**Exercise brief:** Please reproduce the data exactly, excluding any pictures it contains.

**Information supplied:**

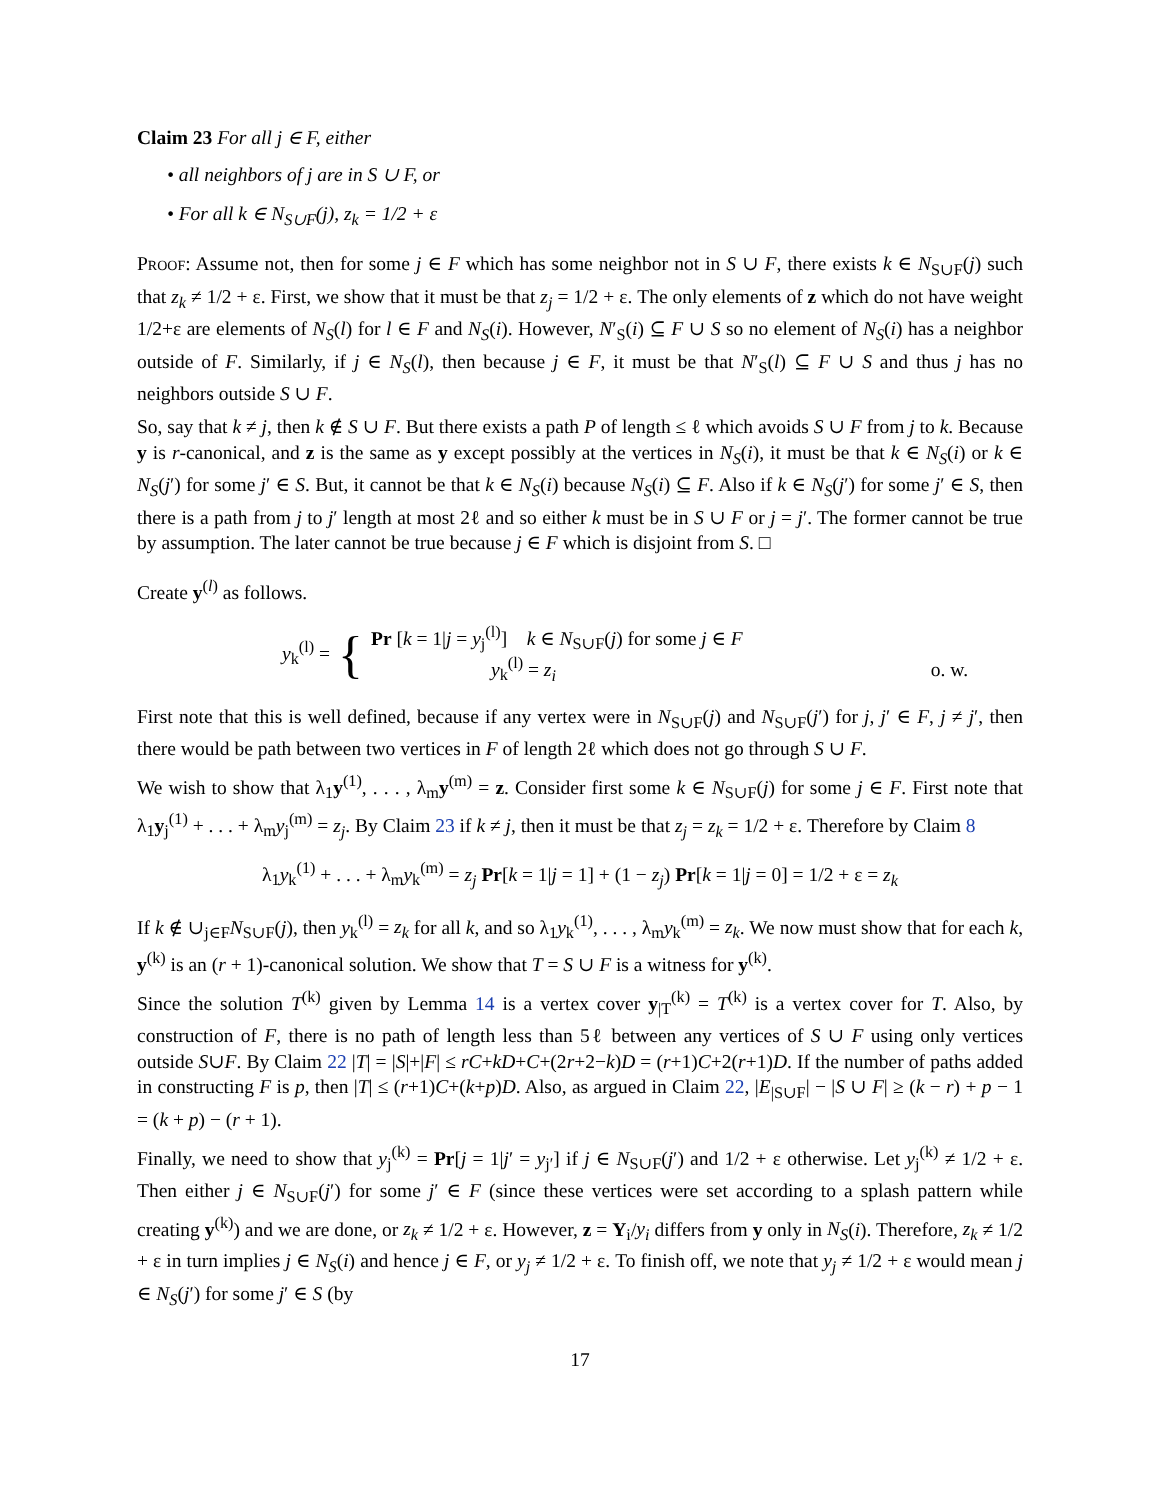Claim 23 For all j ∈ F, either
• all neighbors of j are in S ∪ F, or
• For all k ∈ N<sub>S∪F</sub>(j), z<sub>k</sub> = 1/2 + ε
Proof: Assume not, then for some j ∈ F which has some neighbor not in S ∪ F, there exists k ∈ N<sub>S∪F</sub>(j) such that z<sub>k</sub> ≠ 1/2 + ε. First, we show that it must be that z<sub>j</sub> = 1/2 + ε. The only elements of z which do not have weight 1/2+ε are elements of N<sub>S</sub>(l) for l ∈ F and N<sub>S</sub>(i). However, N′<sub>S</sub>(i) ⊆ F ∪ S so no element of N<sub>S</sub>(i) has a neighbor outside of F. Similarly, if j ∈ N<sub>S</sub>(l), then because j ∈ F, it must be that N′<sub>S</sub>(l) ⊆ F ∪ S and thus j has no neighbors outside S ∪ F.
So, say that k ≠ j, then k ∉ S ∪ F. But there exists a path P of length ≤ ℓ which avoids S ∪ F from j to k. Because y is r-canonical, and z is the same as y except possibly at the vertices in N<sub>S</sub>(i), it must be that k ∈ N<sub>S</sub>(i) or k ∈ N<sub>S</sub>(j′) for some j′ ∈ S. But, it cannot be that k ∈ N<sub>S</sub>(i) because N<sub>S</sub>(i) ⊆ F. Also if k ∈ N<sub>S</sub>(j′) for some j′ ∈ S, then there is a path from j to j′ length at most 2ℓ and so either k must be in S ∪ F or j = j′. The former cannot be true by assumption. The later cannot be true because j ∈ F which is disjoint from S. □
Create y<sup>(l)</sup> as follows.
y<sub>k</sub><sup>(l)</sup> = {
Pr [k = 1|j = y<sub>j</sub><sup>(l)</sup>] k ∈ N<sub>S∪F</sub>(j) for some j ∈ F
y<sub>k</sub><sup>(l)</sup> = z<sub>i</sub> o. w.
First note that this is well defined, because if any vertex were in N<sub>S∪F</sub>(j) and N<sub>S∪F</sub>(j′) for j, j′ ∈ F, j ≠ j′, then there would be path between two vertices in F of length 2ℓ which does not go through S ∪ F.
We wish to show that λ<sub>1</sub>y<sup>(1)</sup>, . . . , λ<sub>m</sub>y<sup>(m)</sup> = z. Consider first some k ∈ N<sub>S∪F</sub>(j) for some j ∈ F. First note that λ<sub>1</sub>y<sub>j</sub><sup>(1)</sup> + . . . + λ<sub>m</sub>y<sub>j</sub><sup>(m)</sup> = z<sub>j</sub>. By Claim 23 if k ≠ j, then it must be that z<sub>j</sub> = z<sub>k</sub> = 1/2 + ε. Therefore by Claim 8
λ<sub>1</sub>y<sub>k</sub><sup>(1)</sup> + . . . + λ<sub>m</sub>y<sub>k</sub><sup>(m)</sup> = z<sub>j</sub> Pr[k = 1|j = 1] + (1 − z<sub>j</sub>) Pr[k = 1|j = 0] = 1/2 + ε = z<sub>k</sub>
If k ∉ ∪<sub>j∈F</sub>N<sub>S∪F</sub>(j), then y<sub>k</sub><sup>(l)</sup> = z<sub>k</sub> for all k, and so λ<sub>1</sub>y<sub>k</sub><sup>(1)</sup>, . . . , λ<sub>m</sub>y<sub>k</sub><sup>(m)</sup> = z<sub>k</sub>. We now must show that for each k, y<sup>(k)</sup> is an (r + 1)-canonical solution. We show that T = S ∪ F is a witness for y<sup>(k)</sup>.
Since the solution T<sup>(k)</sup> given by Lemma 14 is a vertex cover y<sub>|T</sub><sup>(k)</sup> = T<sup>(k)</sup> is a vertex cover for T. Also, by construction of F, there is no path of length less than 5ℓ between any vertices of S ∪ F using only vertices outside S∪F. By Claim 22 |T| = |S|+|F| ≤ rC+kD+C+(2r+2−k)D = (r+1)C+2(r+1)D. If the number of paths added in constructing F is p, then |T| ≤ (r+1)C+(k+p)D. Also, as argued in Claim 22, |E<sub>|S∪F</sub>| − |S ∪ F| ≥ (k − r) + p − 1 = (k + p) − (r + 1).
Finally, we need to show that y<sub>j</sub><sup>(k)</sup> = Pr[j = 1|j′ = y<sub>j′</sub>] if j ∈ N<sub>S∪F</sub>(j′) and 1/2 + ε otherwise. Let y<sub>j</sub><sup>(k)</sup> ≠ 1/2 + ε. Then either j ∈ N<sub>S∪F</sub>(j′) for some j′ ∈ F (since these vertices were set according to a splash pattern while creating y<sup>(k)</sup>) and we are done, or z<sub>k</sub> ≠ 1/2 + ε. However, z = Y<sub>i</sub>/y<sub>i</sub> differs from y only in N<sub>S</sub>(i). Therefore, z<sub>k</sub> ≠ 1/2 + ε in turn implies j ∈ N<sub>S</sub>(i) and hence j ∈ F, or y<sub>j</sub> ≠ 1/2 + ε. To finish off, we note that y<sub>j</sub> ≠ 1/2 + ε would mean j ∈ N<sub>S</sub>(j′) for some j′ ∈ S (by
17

**Your solution:**
Claim 23 For all j ∈ F, either
• all neighbors of j are in S ∪ F, or
• For all k ∈ N<sub>S∪F</sub>(j), z<sub>k</sub> = 1/2 + ε
Proof: Assume not, then for some j ∈ F which has some neighbor not in S ∪ F, there exists k ∈ N<sub>S∪F</sub>(j) such that z<sub>k</sub> ≠ 1/2 + ε. First, we show that it must be that z<sub>j</sub> = 1/2 + ε. The only elements of z which do not have weight 1/2+ε are elements of N<sub>S</sub>(l) for l ∈ F and N<sub>S</sub>(i). However, N′<sub>S</sub>(i) ⊆ F ∪ S so no element of N<sub>S</sub>(i) has a neighbor outside of F. Similarly, if j ∈ N<sub>S</sub>(l), then because j ∈ F, it must be that N′<sub>S</sub>(l) ⊆ F ∪ S and thus j has no neighbors outside S ∪ F.
So, say that k ≠ j, then k ∉ S ∪ F. But there exists a path P of length ≤ ℓ which avoids S ∪ F from j to k. Because y is r-canonical, and z is the same as y except possibly at the vertices in N<sub>S</sub>(i), it must be that k ∈ N<sub>S</sub>(i) or k ∈ N<sub>S</sub>(j′) for some j′ ∈ S. But, it cannot be that k ∈ N<sub>S</sub>(i) because N<sub>S</sub>(i) ⊆ F. Also if k ∈ N<sub>S</sub>(j′) for some j′ ∈ S, then there is a path from j to j′ length at most 2ℓ and so either k must be in S ∪ F or j = j′. The former cannot be true by assumption. The later cannot be true because j ∈ F which is disjoint from S. □
Create y<sup>(l)</sup> as follows.
y<sub>k</sub><sup>(l)</sup> = {
Pr [k = 1|j = y<sub>j</sub><sup>(l)</sup>] k ∈ N<sub>S∪F</sub>(j) for some j ∈ F
y<sub>k</sub><sup>(l)</sup> = z<sub>i</sub> o. w.
First note that this is well defined, because if any vertex were in N<sub>S∪F</sub>(j) and N<sub>S∪F</sub>(j′) for j, j′ ∈ F, j ≠ j′, then there would be path between two vertices in F of length 2ℓ which does not go through S ∪ F.
We wish to show that λ<sub>1</sub>y<sup>(1)</sup>, . . . , λ<sub>m</sub>y<sup>(m)</sup> = z. Consider first some k ∈ N<sub>S∪F</sub>(j) for some j ∈ F. First note that λ<sub>1</sub>y<sub>j</sub><sup>(1)</sup> + . . . + λ<sub>m</sub>y<sub>j</sub><sup>(m)</sup> = z<sub>j</sub>. By Claim 23 if k ≠ j, then it must be that z<sub>j</sub> = z<sub>k</sub> = 1/2 + ε. Therefore by Claim 8
λ<sub>1</sub>y<sub>k</sub><sup>(1)</sup> + . . . + λ<sub>m</sub>y<sub>k</sub><sup>(m)</sup> = z<sub>j</sub> Pr[k = 1|j = 1] + (1 − z<sub>j</sub>) Pr[k = 1|j = 0] = 1/2 + ε = z<sub>k</sub>
If k ∉ ∪<sub>j∈F</sub>N<sub>S∪F</sub>(j), then y<sub>k</sub><sup>(l)</sup> = z<sub>k</sub> for all k, and so λ<sub>1</sub>y<sub>k</sub><sup>(1)</sup>, . . . , λ<sub>m</sub>y<sub>k</sub><sup>(m)</sup> = z<sub>k</sub>. We now must show that for each k, y<sup>(k)</sup> is an (r + 1)-canonical solution. We show that T = S ∪ F is a witness for y<sup>(k)</sup>.
Since the solution T<sup>(k)</sup> given by Lemma 14 is a vertex cover y<sub>|T</sub><sup>(k)</sup> = T<sup>(k)</sup> is a vertex cover for T. Also, by construction of F, there is no path of length less than 5ℓ between any vertices of S ∪ F using only vertices outside S∪F. By Claim 22 |T| = |S|+|F| ≤ rC+kD+C+(2r+2−k)D = (r+1)C+2(r+1)D. If the number of paths added in constructing F is p, then |T| ≤ (r+1)C+(k+p)D. Also, as argued in Claim 22, |E<sub>|S∪F</sub>| − |S ∪ F| ≥ (k − r) + p − 1 = (k + p) − (r + 1).
Finally, we need to show that y<sub>j</sub><sup>(k)</sup> = Pr[j = 1|j′ = y<sub>j′</sub>] if j ∈ N<sub>S∪F</sub>(j′) and 1/2 + ε otherwise. Let y<sub>j</sub><sup>(k)</sup> ≠ 1/2 + ε. Then either j ∈ N<sub>S∪F</sub>(j′) for some j′ ∈ F (since these vertices were set according to a splash pattern while creating y<sup>(k)</sup>) and we are done, or z<sub>k</sub> ≠ 1/2 + ε. However, z = Y<sub>i</sub>/y<sub>i</sub> differs from y only in N<sub>S</sub>(i). Therefore, z<sub>k</sub> ≠ 1/2 + ε in turn implies j ∈ N<sub>S</sub>(i) and hence j ∈ F, or y<sub>j</sub> ≠ 1/2 + ε. To finish off, we note that y<sub>j</sub> ≠ 1/2 + ε would mean j ∈ N<sub>S</sub>(j′) for some j′ ∈ S (by
17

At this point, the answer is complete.